Here I plan to go over just some of my basic impressions of the book, but I won’t be covering the specific questions asked on the Goodreads group. There will be some spoilers below for the book, but I will follow up with a spoiler-free review.
Wow! Citrhin grew so much in this one book. It was great to watch her go from this sheltered innocent to an independent business woman. She definitely had some hard knocks that stole the wind from her sails along the way, but luckily Marcus Wester and others were around to give assistance. I especially like how Wester refused to let her piss her life away in drink and self-pity. Good for him.
Geder is turning into quite a twisted man. In the beginning, he was this bumbling, socially awkward nerd who I was rooting for. Alas, one too many jokes, one too many times being used, and he snapped. I had hopes for a while that the burning of Vanai would be the pinnacle of his evilness (I think it would for most villains, right?) and he could settle into some scholarly career in a nice country home where he wouldn’t be tempted or pushed into doing further harm. Alas, we’ve seen little glimpses that indicate to me that he likes having power over others, even if that is done/attained in an unhealthy fashion (I’m thinking of his little conversation with Phelia in particular).
Let me couple that with Basrahib.
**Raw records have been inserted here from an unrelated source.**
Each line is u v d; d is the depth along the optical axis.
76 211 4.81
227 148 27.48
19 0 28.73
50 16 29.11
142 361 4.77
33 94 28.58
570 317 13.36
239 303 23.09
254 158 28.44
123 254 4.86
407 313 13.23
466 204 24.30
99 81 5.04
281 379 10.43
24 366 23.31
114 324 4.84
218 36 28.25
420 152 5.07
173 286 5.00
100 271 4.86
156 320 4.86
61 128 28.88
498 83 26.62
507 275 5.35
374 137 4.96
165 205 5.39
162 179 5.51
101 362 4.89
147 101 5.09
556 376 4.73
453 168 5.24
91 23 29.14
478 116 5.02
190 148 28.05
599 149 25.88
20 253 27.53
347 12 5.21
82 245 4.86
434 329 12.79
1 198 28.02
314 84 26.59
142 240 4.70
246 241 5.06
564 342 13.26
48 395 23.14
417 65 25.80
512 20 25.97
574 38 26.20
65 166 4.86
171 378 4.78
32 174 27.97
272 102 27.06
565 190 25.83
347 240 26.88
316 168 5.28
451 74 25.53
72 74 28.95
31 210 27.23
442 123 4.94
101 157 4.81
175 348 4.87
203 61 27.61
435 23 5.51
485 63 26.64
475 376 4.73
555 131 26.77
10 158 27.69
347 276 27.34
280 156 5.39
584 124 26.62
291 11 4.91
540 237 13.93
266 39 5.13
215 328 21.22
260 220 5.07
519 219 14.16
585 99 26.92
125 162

Initially, I thought of him as some isolated mountain holy man, but that little episode with Phelia and Master Kit’s reaction later on have my hackles raised. I know I need, and it is a definite need, to read Book 2 to learn more.
The world building was very interesting; having the mix of the different humanoid races along with the banking systems was a different way to put an epic fantasy setting together. I think it was easier for me to pick up the basics of the banking subplots over remembering the particulars of all the different races. Though by the end I was able to picture characters in my head with scales or boar’s teeth or hairy pointed ears, etc.
The Goodreads experiment for a read along was interesting. Some things I liked – such as being able to have 1 big stream of discussion. However, I think I like the visuality of bouncing around to all the different participating blogs. I like to see what people put into it, such as cover art, fan art, silly pics with pets, etc. I also found myself not reading everyone’s comments on the Goodreads group, whereas on a blog I usually read everything a person puts up on the read along post. I am not too sure why; again, it might be the visuality of it. Can my eyes become visually bored with something without my permission? At any rate, it was very cool of Carl to run this read along and I did have a good time, and I especially enjoyed the book.